━━━━━ SUPPLIED ENTRIES

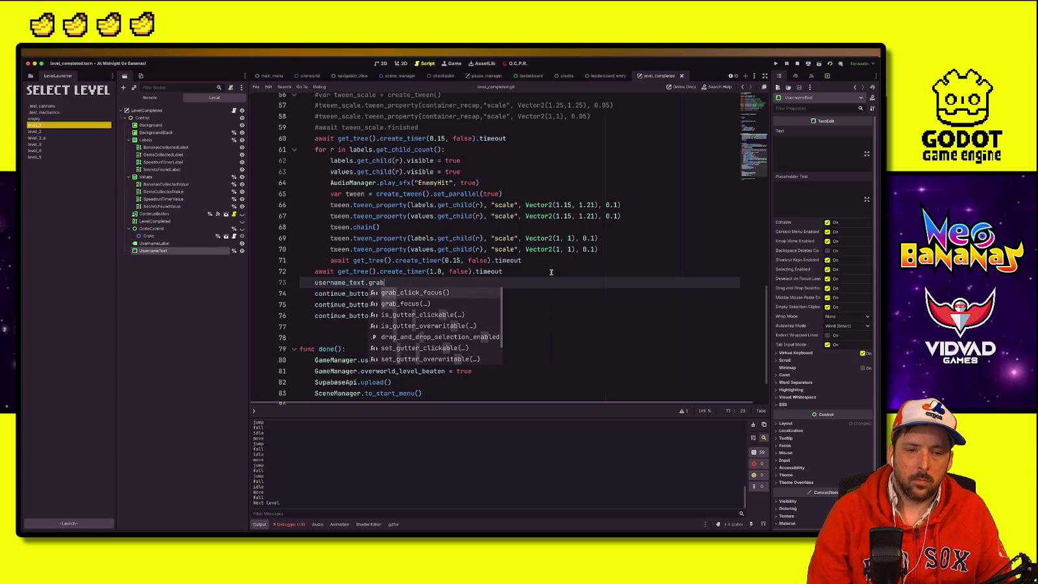
{"action": "key", "text": "Down"}
{"action": "key", "text": "Return"}
{"action": "key", "text": "End"}
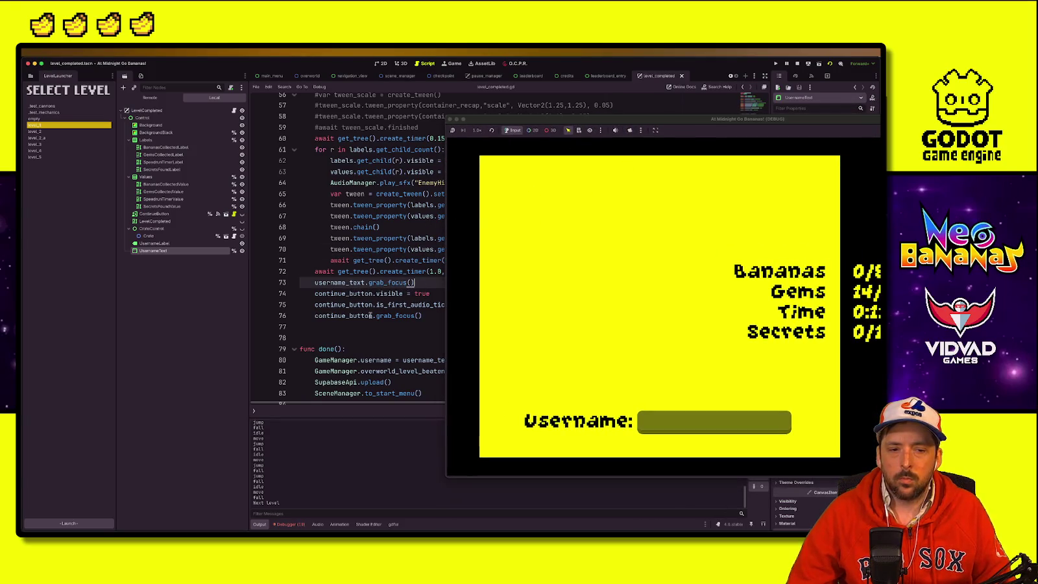
Step: Compare the username and Continue button focus lines while checking the running game
{"action": "left_click", "coordinate": [317, 315]}
{"action": "type", "text": "#"}
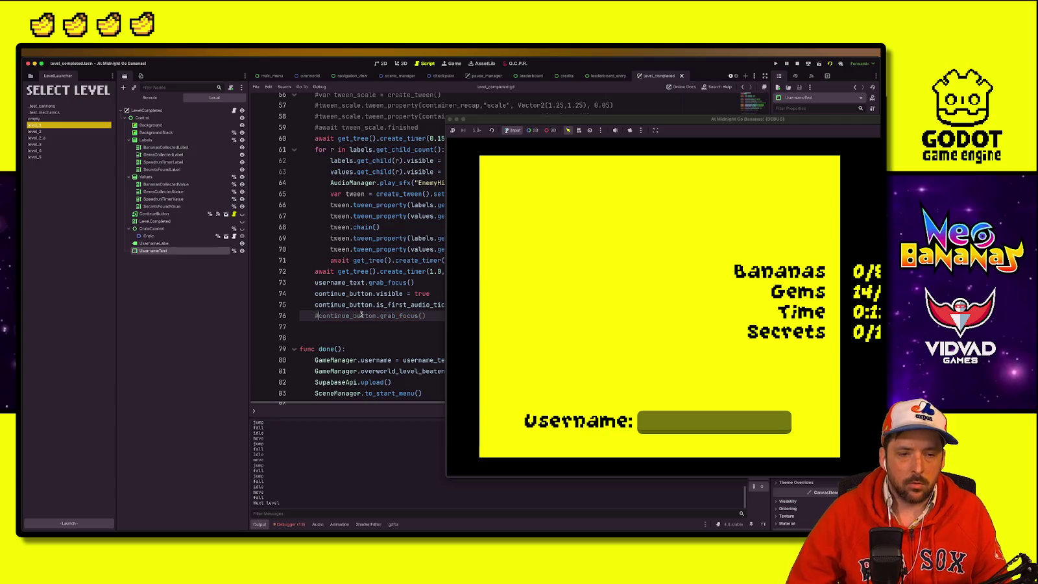
{"action": "left_click", "coordinate": [392, 338]}
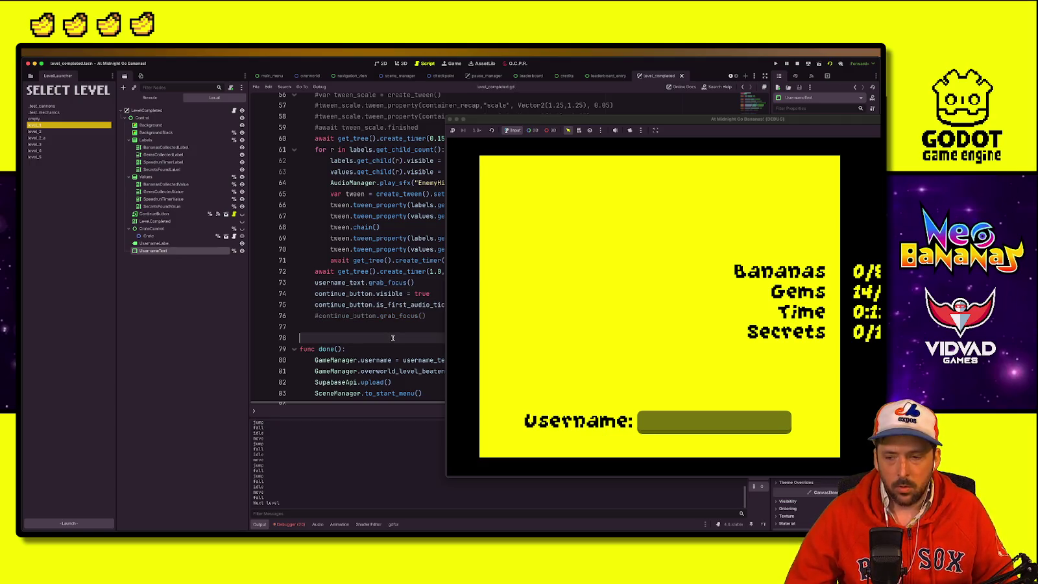
{"action": "left_click", "coordinate": [388, 281]}
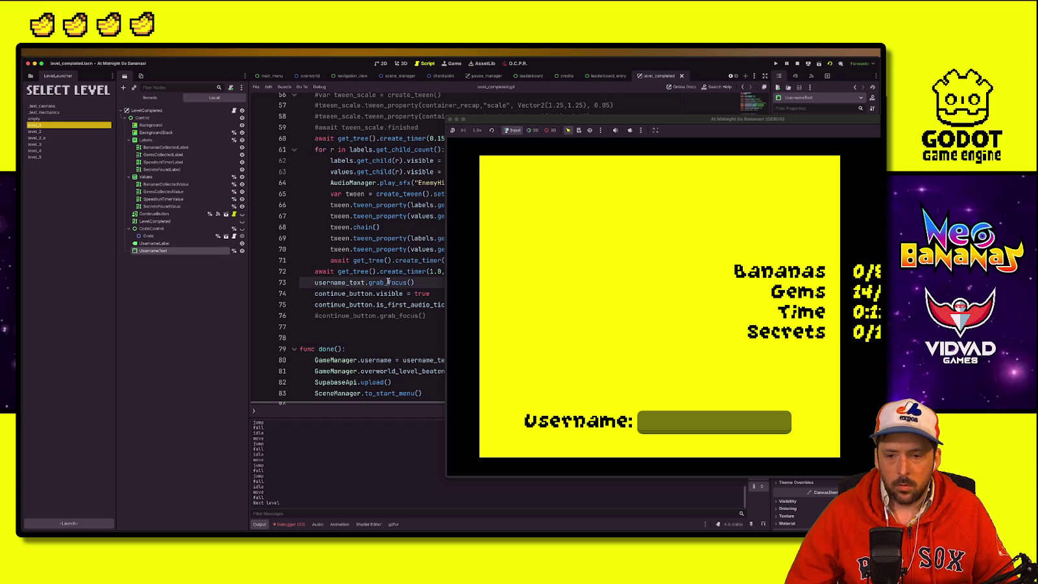
{"action": "left_click", "coordinate": [353, 315]}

━━━━━━━━━━

INSTRUCTIONS FOR THE TASK: An exact copy of the entries, without any pictures, is what the answer should be.

TASK ANSWER:
{"action": "key", "text": "Down"}
{"action": "key", "text": "Return"}
{"action": "key", "text": "End"}
Step: Compare the username and Continue button focus lines while checking the running game
{"action": "left_click", "coordinate": [317, 315]}
{"action": "type", "text": "#"}
{"action": "left_click", "coordinate": [392, 338]}
{"action": "left_click", "coordinate": [388, 281]}
{"action": "left_click", "coordinate": [353, 315]}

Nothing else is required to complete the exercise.